The second defendant says he did not receive $200,000 from the plaintiff; it was a $200,000 overdraft facility provided by the plaintiff for the first defendant. Mr Burr for the plaintiff says it was a loan. I have no reason to doubt Mr Burr’s evidence and I accept it was a loan granted on request by the second defendant. The second defendant denies in his statement of defence that he signed a personal guarantee as security for the loan. The plaintiff has produced that personal guarantee and the second defendant admits his personal guarantee for a loan of $200,000 to the first defendant.


The second defendant also says that he disputes the amount owing to the plaintiff on the grounds that there was a fix deposit of $100,000 as well as a credit balance of $60,000 in the first defendant’s cheque account and since both accounts were closed by the plaintiff without consulting the defendants the balance owing in the loan account should be substantially reduced by $160,000.

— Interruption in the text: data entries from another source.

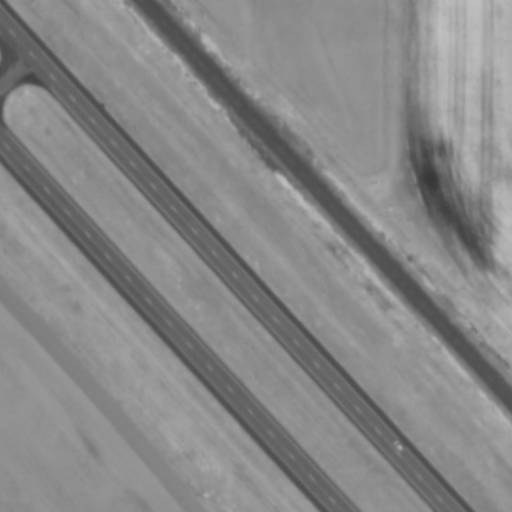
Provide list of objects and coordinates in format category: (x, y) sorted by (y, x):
road: (17, 67)
railway: (327, 201)
road: (226, 263)
road: (172, 322)
road: (136, 356)
building: (62, 474)
building: (89, 499)
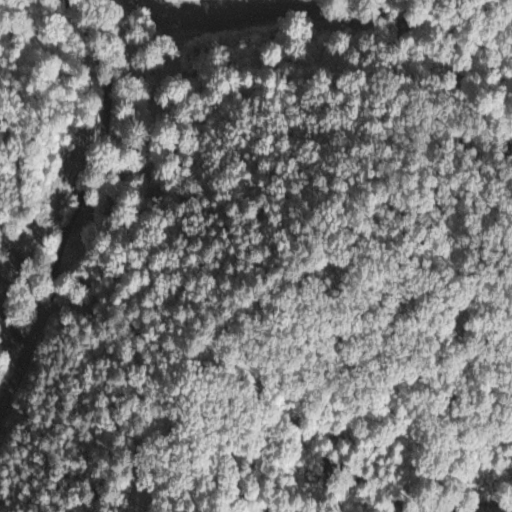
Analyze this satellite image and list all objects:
road: (75, 247)
road: (21, 285)
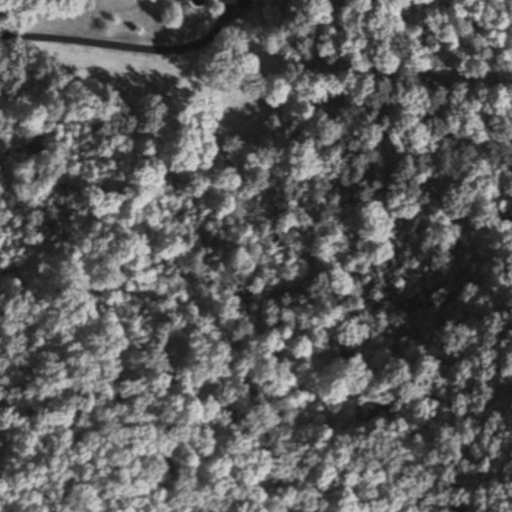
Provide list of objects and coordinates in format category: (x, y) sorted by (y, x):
building: (181, 0)
road: (91, 41)
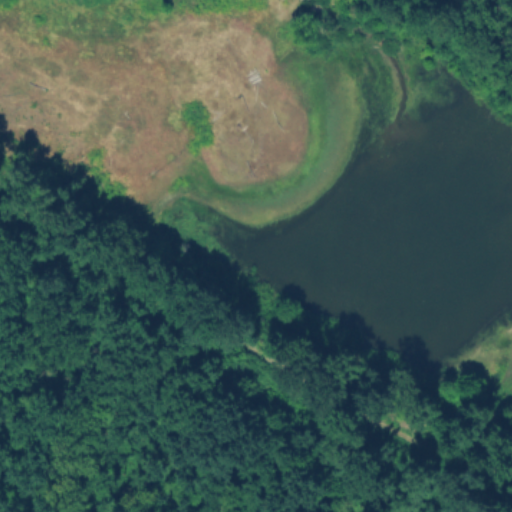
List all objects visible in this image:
road: (251, 344)
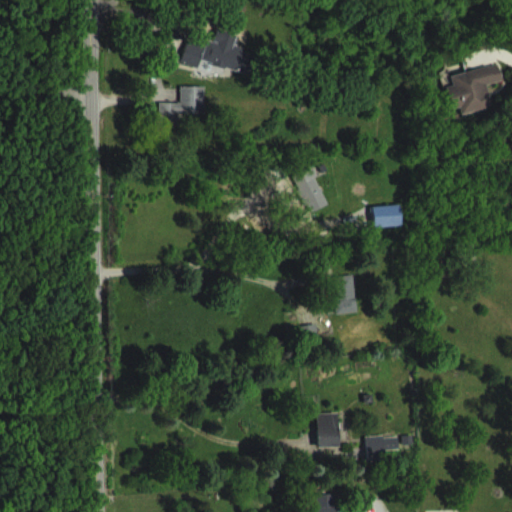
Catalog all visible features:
road: (95, 0)
road: (139, 12)
building: (221, 70)
road: (44, 88)
building: (479, 104)
building: (191, 119)
road: (223, 220)
building: (393, 231)
road: (92, 256)
road: (197, 266)
building: (350, 309)
road: (193, 424)
building: (332, 445)
building: (386, 461)
road: (364, 511)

I am obliged without any hesitation to disbelieve the evidence of the second defendant for several reasons. In the first place the alleged fix deposit and credit balance were never put to the officers of the plaintiff under cross-examination. Secondly the statement of defences does not specifically or by implication pleads the existence of such account and neither did the defendants take steps to file for discovery nor interrogatories to establish the alleged accounts. Thirdly the loan account was restructured in January 2000 and the debit balance of $199,657.41 was assented to by the second defendant as owing by the first defendant apart from the $55,176.47 owing by the second defendant himself. And fourthly both defendants say in their statements of defences as well as in the evidence of the second defendant that the amounts owing by both defendants to the plaintiff and for which the plaintiff issued demand notices were to be settled in full by transferring funds from the account of one Mr William H. Cravens to pay for the indebted of the defendants. It is not disputed that Mr Cravens is a customer of the plaintiff and has sufficient funds to pay for the amount claimed by the plaintiffs against the defendants and by faxed letter dated the 27th February 2001 Mr Cravens did instruct the plaintiff to transfer sufficient funds from his account to pay the amounts owing by the defendants. Unfortunately for the defendants the plaintiffs were not able to transfer funds out of Mr Cravens account for several reasons; and one of those reasons was that all the funds in the account of Mr Cravens were frozen by an Order of this court. But for the purposes of these proceedings the significance of Mr Cravens involvement and his subsequent instructions signifies the acceptance by the defendants of the amount of their indebtedness to the plaintiff.


For the above reasons judgment is accordingly entered for the plaintiff against both defendants in the sum of $225,828.14 together with costs to be fixed by the Registrar.